BRIEF — Rewrite all the entries below with every "pie chart" changed to "circle graph" and nothing else altered. Omit the pictures.

TASK MATERIAL —
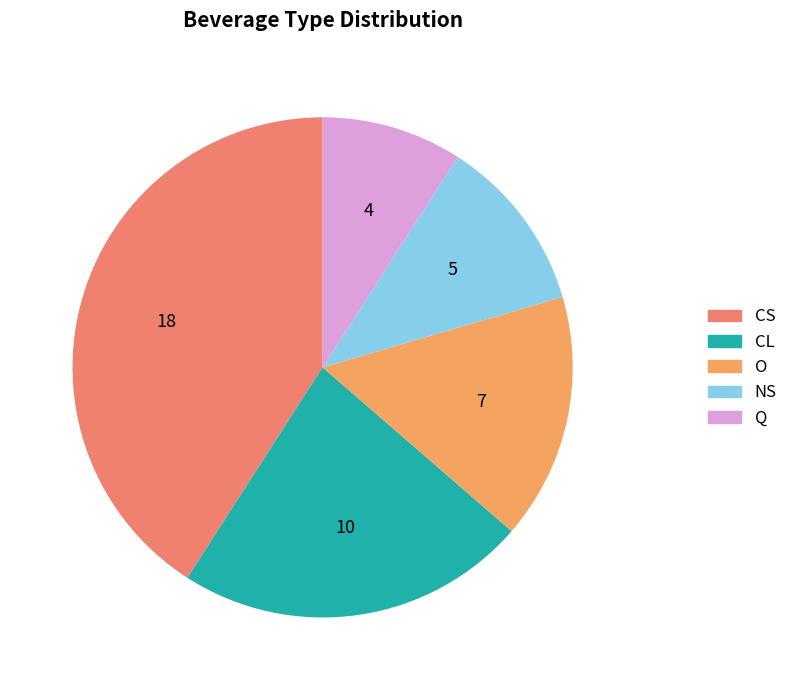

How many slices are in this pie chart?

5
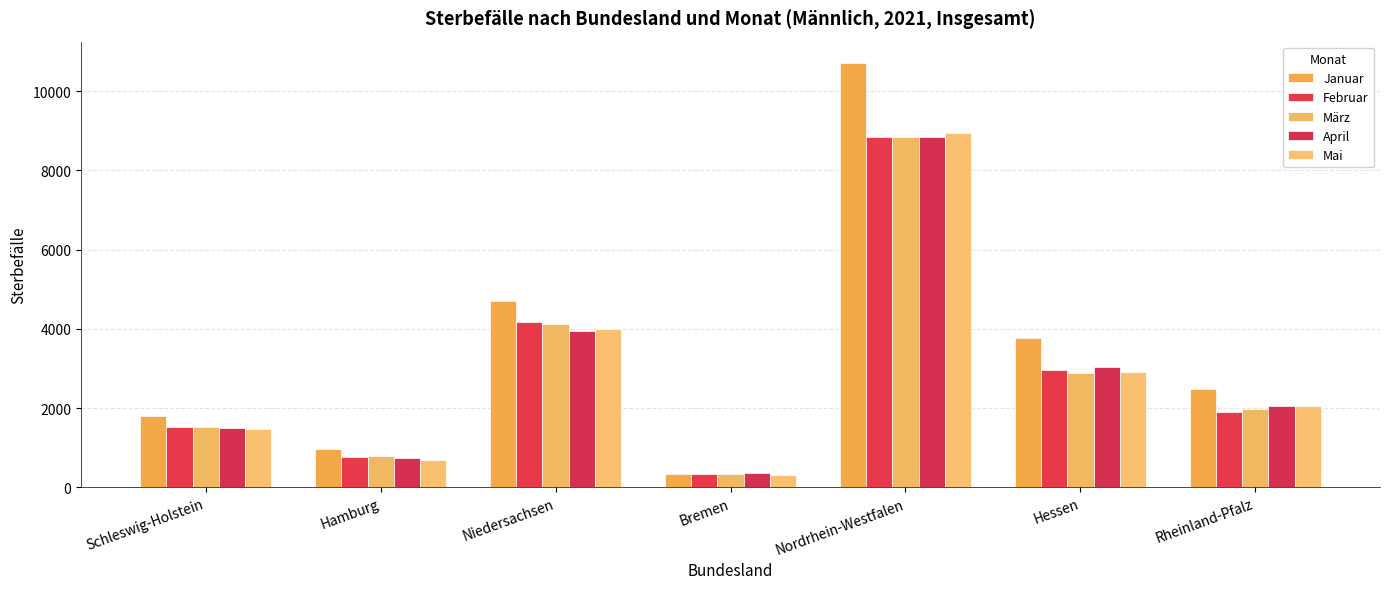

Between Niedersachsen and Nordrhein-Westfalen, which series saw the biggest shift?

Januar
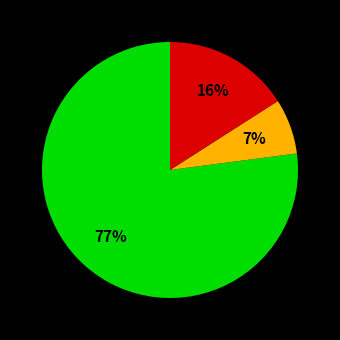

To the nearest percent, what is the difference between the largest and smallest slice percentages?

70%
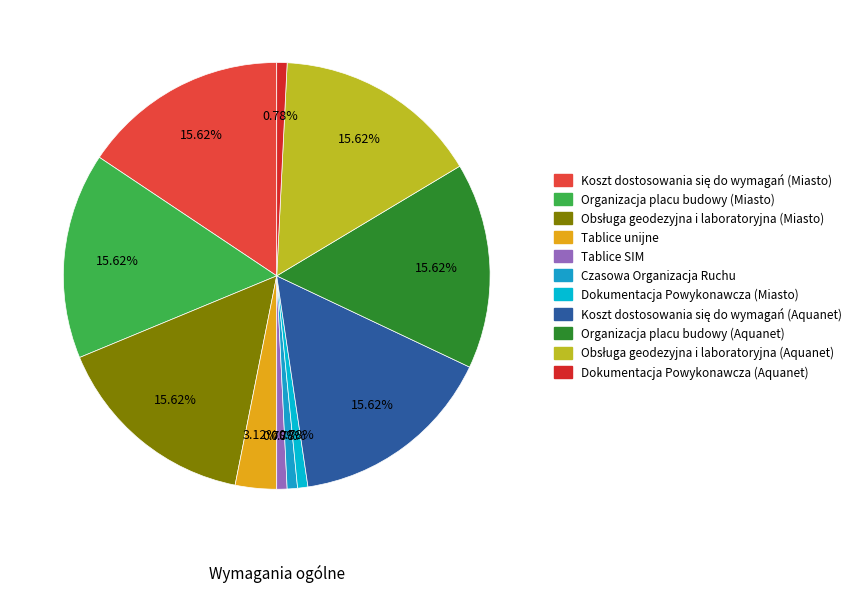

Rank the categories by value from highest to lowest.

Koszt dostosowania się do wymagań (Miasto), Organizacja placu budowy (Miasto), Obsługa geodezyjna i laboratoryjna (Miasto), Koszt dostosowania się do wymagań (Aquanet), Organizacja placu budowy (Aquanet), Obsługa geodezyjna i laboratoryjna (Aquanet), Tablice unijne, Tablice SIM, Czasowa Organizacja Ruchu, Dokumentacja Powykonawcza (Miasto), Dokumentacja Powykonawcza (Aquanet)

RESPONSE AREA —
How many slices are in this circle graph?

5

Between Niedersachsen and Nordrhein-Westfalen, which series saw the biggest shift?

Januar

To the nearest percent, what is the difference between the largest and smallest slice percentages?

70%

Rank the categories by value from highest to lowest.

Koszt dostosowania się do wymagań (Miasto), Organizacja placu budowy (Miasto), Obsługa geodezyjna i laboratoryjna (Miasto), Koszt dostosowania się do wymagań (Aquanet), Organizacja placu budowy (Aquanet), Obsługa geodezyjna i laboratoryjna (Aquanet), Tablice unijne, Tablice SIM, Czasowa Organizacja Ruchu, Dokumentacja Powykonawcza (Miasto), Dokumentacja Powykonawcza (Aquanet)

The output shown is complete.